» Work instructions: The entries below should be transcribed in their entirety, exactly as written.

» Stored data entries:
• • • • •
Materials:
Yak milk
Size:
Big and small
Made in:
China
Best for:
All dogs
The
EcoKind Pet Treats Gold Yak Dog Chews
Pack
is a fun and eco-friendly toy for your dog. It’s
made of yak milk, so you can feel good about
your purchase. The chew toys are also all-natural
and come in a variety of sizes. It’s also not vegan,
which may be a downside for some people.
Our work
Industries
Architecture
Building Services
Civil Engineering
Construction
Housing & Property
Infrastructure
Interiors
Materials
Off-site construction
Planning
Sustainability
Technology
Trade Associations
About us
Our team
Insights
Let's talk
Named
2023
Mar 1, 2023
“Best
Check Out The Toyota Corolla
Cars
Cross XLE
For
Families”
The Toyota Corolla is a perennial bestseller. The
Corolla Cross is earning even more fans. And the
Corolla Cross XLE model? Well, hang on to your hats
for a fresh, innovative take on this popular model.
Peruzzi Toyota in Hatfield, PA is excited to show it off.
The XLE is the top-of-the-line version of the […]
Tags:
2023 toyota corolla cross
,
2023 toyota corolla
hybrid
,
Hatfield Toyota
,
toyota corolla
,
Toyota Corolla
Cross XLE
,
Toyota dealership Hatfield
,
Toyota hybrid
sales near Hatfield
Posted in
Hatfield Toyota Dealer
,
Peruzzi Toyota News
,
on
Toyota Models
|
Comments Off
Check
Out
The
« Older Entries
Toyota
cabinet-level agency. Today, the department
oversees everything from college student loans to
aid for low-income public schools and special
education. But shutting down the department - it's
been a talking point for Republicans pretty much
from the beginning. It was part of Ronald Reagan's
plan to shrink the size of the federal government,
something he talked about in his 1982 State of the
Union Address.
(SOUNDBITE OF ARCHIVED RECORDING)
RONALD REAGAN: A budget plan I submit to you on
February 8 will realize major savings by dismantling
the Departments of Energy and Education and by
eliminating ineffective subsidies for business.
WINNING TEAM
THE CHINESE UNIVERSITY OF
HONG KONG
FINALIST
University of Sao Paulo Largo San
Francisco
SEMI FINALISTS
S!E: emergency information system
• • • • •
» Expected answer:
Materials:
Yak milk
Size:
Big and small
Made in:
China
Best for:
All dogs
The
EcoKind Pet Treats Gold Yak Dog Chews
Pack
is a fun and eco-friendly toy for your dog. It’s
made of yak milk, so you can feel good about
your purchase. The chew toys are also all-natural
and come in a variety of sizes. It’s also not vegan,
which may be a downside for some people.
Our work
Industries
Architecture
Building Services
Civil Engineering
Construction
Housing & Property
Infrastructure
Interiors
Materials
Off-site construction
Planning
Sustainability
Technology
Trade Associations
About us
Our team
Insights
Let's talk
Named
2023
Mar 1, 2023
“Best
Check Out The Toyota Corolla
Cars
Cross XLE
For
Families”
The Toyota Corolla is a perennial bestseller. The
Corolla Cross is earning even more fans. And the
Corolla Cross XLE model? Well, hang on to your hats
for a fresh, innovative take on this popular model.
Peruzzi Toyota in Hatfield, PA is excited to show it off.
The XLE is the top-of-the-line version of the […]
Tags:
2023 toyota corolla cross
,
2023 toyota corolla
hybrid
,
Hatfield Toyota
,
toyota corolla
,
Toyota Corolla
Cross XLE
,
Toyota dealership Hatfield
,
Toyota hybrid
sales near Hatfield
Posted in
Hatfield Toyota Dealer
,
Peruzzi Toyota News
,
on
Toyota Models
|
Comments Off
Check
Out
The
« Older Entries
Toyota
cabinet-level agency. Today, the department
oversees everything from college student loans to
aid for low-income public schools and special
education. But shutting down the department - it's
been a talking point for Republicans pretty much
from the beginning. It was part of Ronald Reagan's
plan to shrink the size of the federal government,
something he talked about in his 1982 State of the
Union Address.
(SOUNDBITE OF ARCHIVED RECORDING)
RONALD REAGAN: A budget plan I submit to you on
February 8 will realize major savings by dismantling
the Departments of Energy and Education and by
eliminating ineffective subsidies for business.
WINNING TEAM
THE CHINESE UNIVERSITY OF
HONG KONG
FINALIST
University of Sao Paulo Largo San
Francisco
SEMI FINALISTS
S!E: emergency information system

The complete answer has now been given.